By being early as a 'computable country', the UK could also be the hub for computable data, building up expertise for major new fields around Big Data and exporting technology to other countries.

Like all infrastructure projects, making a computable layer on government data isn't free. But we deem data collection to be sufficiently important to currently spend hundreds of millions, perhaps billions of pounds on it—whether through the ONS, within departments, locally or in the NHS. And yet most of that data is barely used. The question is how to get maximum value for the country out of those data assets. This is a case where by investing the extra few percent centrally, government can massively increase the asset value and drive the market forward. If we don't, users would collectively need to spend much more to get that value out; right now they aren't and don't.

It's a bit like a road building programme that does everything up to tarmacing. By putting the tarmac on, the road is dramatically more usable than without; yet as an incremental cost it is relatively modest. Tarmac is today simply considered part of the build-out infrastructure and so should computability for supplied data with some appropriate interfaces.

Other than getting its own data in shape what actions could the government take to make the UK a 'computable country'—where all significant data is ready for citizen analysis?

Why not stipulate that government funded projects and entities such as universities make their data not only open but computable too? In particular R&D funded by government should publish programs as well as computable data so that they can be rerun without set-up costs of the original research, multiplying their value. A 'dead' paper simply isn't sufficient output for technical research.

The UK should also look to a computable version of the US's new smart disclosure plans. Where it's in the public interest, companies and institutions should not only supply information on products and transactions as reports or metrics but also in a computable form. Regulators (eg. of banks and energy companies) must force computable reports—ready to change parameters and ask question they wish of the data without manual work. And as consumers, rather than 'dead' pension statements, you should be able to ask your own questions of the data—"How much bigger would my pension be if I saved an extra £73/month?"

Amongst other benefits, so doing could help to address the targets culture because instead of delivering good numbers for the few metrics on which you know you’ll be judged, your assessment can be based on agile analysis by management. One could label this 'agile targeting'.

Finally what about the skills our population will need to be successful in a 'Computational Knowledge Economy'? It is paradoxical that after arguing computers need to do more analysis work to make data usable by humans, I also argue that humans need to adjust their skills for this new era. But it isn't contradictory because this new automation raises expectations required for success. Using the technology I describe means the envelope of analysis is pushed to the next level. Most people's education is not attuned to handling that.

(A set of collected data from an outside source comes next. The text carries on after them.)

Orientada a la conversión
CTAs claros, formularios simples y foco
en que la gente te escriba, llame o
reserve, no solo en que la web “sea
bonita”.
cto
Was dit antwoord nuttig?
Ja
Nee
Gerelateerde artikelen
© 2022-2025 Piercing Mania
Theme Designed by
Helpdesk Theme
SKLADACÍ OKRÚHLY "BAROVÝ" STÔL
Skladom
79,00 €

Maths is at the centre of educational changes needed—computing has fundamentally changed the subject of maths in the real world and allowed its application to big data and messy computations. The very reason maths is so important today to the economy and to everyday life is because computers have enabled its application to all fields. In turn the problems have got tougher because the computers have mechanised calculation and allowed us to work out much more.

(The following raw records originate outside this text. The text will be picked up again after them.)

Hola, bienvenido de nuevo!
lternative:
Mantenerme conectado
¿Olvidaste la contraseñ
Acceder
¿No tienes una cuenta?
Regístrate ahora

Yet in education we've decided people have to learn these calculations by hand and only do them on a computer when they have. The result is simple: they don’t get very far. We're dramatically reducing the conceptual skills people can learn because the complexity, scope and toolset of problems that can be attempted is also reduced. We’re turning out third rate human computers, not first rate problem-solvers.

I believe Brits are naturally good problem-solvers and would do better against other countries with computer-based maths. With this and our leadership position on open data, the UK's in a very good position on the starting grid to lead the race as first 'computable country'. But the race is starting. The next year or two will be critical to whether we win it.